Lukas Rietzschel schreibt in seinem Debütroman über seine ostdeutsche Heimat und über Menschen, die sich selbst wenig zutrauen und von einigen, die zu Neonazis werden.

Wenn der Osten Deutschlands für Schlagzeilen sorgt, dann sind sie selten positiv. Nicht vom Aufschwung und vom Erfolg ist dann die Rede, sondern zum Beispiel von ausländerfeindlichen Übergriffen, wie zuletzt jenen in Chemnitz. Der Schriftsteller Lukas Rietzschel wurde 1994 in dem kleinen Ort Räckelwitz geboren, nicht weit von Bautzen. In seinem Debütroman "Mit der Faust in die Welt schlagen" erzählt er von seiner Heimat als einer abgehängten, verwahrlosten Gegend und von Menschen, die sich selbst wenig zutrauen, und von einigen, die zu Neonazis werden.

Buch der Stunde

Für die Provinz entscheidet sich in der Regel kaum einer. Wer als Schriftsteller reüssieren will, der geht nach Berlin oder zumindest nach München, Köln oder Leipzig. Auch Lukas Rietzschel, der im ländlichen Sachsen aufgewachsen ist, hat seine Herkunftsregion verlassen - und in Kassel Politikwissenschaft und Germanistik studiert. Aber er ist zurückgekehrt und lebt heute in Görlitz. Es war eine sehr bewusste Entscheidung.

Lukas Rietzschel möchte dort "sein, wo es wehtut".
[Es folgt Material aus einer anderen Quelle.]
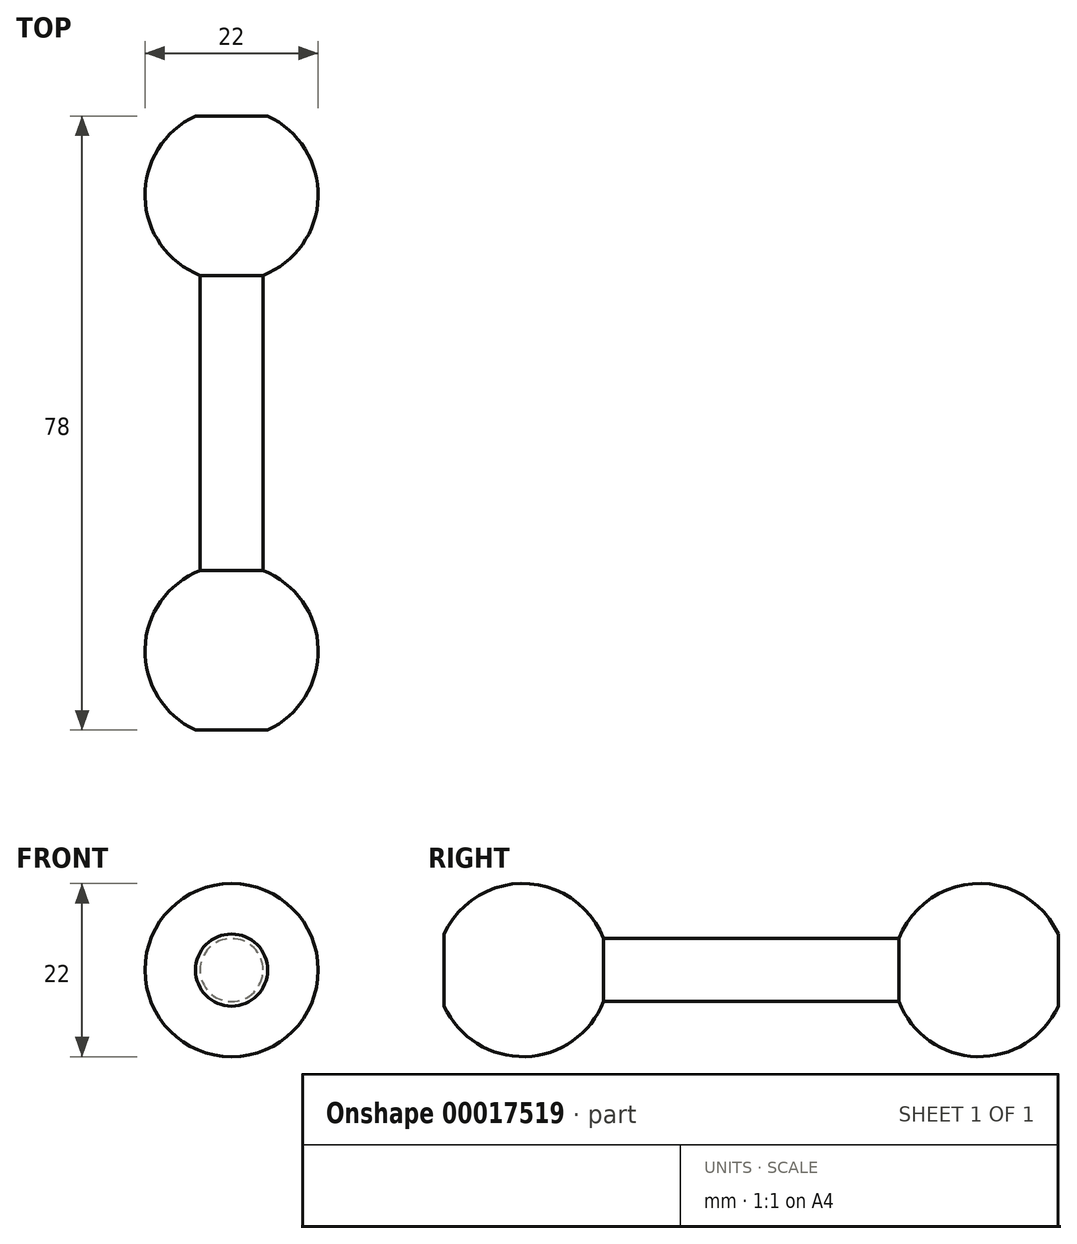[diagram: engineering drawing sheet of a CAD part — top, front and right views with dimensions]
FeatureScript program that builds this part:
annotation { "Feature Type Name" : "Feature", "Feature Type Description" : "" }
export const myFeature = defineFeature(function(context is Context, id is Id, definition is map)
    precondition{}
    {
        {
            var Q0;
            Q0=qCreatedBy(makeId("Right.planeOp"),FACE);
            var sketch = newSketch(context, id + "F0", { "sketchPlane" : qUnion([Q0])});
            skLineSegment(sketch, "E0", {"start": v(0, 0) * mm, "end": v(0, 4) * mm});
            skLineSegment(sketch, "E1", {"start": v(0, 4) * mm, "end": v(18.75, 4) * mm});
            skLineSegment(sketch, "E2", {"start": v(40, 4) * mm, "end": v(40, 0) * mm, "construction": true});
            skLineSegment(sketch, "E3", {"start": v(40, 0) * mm, "end": v(0, 0) * mm});
            skLineSegment(sketch, "E4", {"start": v(39, 4.58) * mm, "end": v(39, 0) * mm});
            skArc(sketch, "E5.trimOffspring", {"start": v(39, 4.58) * mm, "mid": v(28.68, 11) * mm, "end": v(18.75, 4) * mm});
            skArc(sketch, "E6", {"start": v(40, 0) * mm, "mid": v(39.75, 2.35) * mm, "end": v(39, 4.58) * mm, "construction": true});
            skSolve(sketch);
        }
        {
            var Q0;
            Q0 = qSketchRegion(id + "F0", true);
            var Q1;
            Q1=sQuery(id+"F0.wireOp",EDGE,"E3");
            revolve(context, id + "F1", {"entities" : qUnion([Q0]), "axis" : qUnion([Q1]), "revolveType" : RevolveType.FULL});
        }
        {
            var Q0;
            Q0=makeQuery(id+"F1.opRevolve","SWEPT_BODY",BODY,{"disambiguationData":[OSD([sQuery(id+"F0.wireOp",EDGE,"E0"),sQuery(id+"F0.wireOp",EDGE,"E1"),sQuery(id+"F0.wireOp",EDGE,"E3"),sQuery(id+"F0.wireOp",EDGE,"E4"),sQuery(id+"F0.wireOp",EDGE,"E5.trimOffspring")])]});
            var Q1;
            Q1=makeQuery(id+"F1.opRevolve","SWEPT_FACE",FACE,{"disambiguationData":[OSD([sQuery(id+"F0.wireOp",EDGE,"E0")])]});
            mirror(context, id + "F2", {"operationType" : NewBodyOperationType.ADD, "entities" : qUnion([Q0]), "mirrorPlane" : qUnion([Q1])});
        }
    });
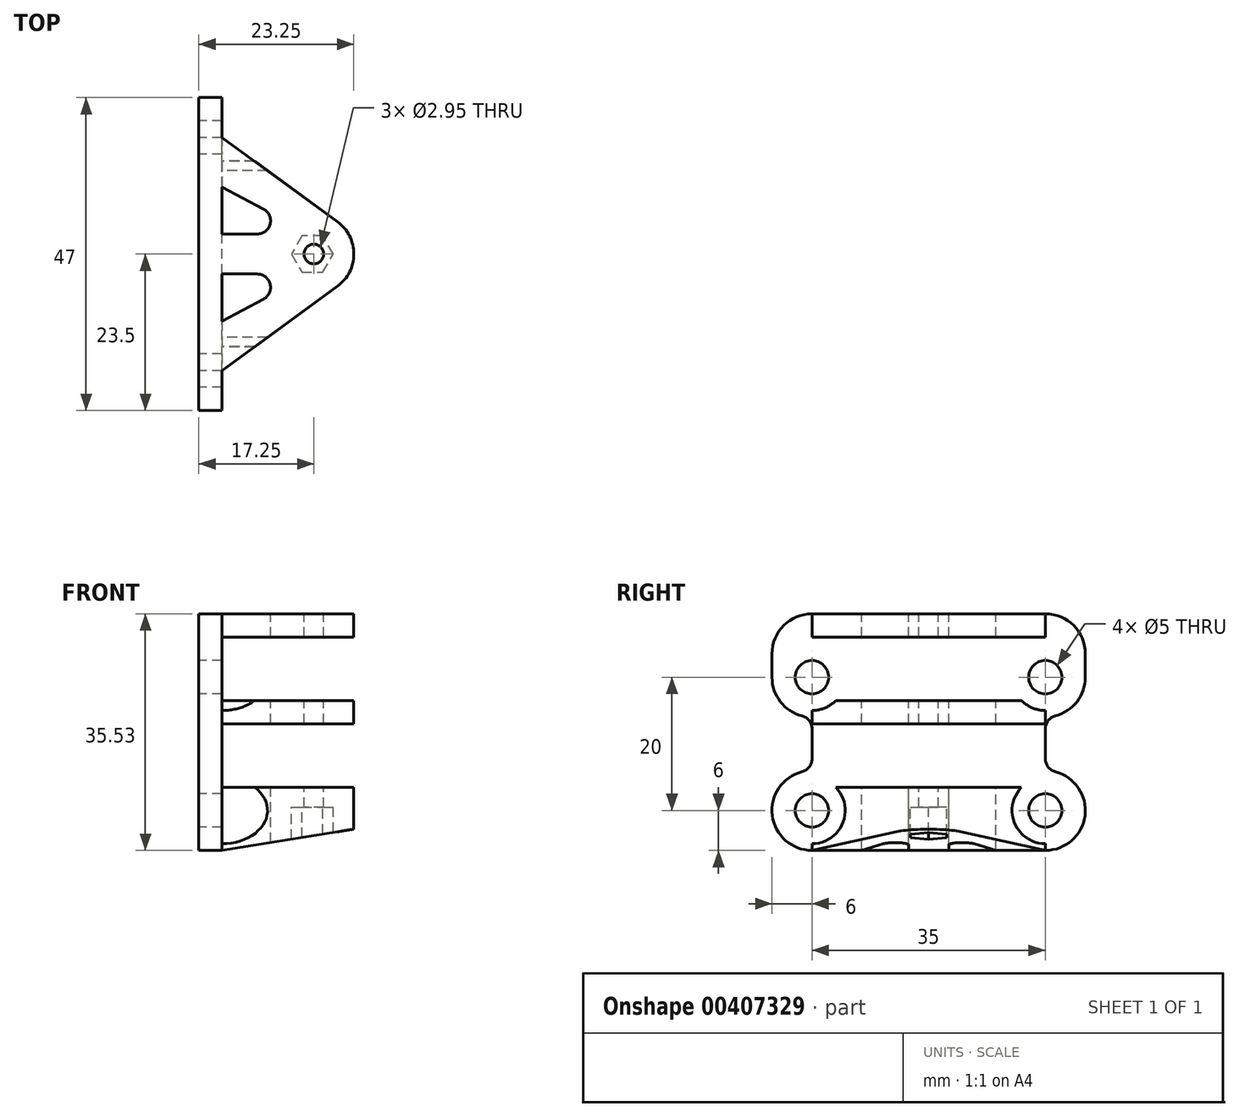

"Mit der Faust in die Welt schlagen" wurde oft als Buch der Stunde bezeichnet, weil er erahnen ließ, welche dumpfen Aggressionen sich in Chemnitz Bahn brachen, als eine aufgestachelte Meute Hatz auf fremdländisch aussehende Menschen machte. Natürlich konnte Lukas Rietzschel so wenig wie andere die Ereignisse vom Frühherbst vorhersehen, überrascht haben dürften sie ihn dennoch nicht.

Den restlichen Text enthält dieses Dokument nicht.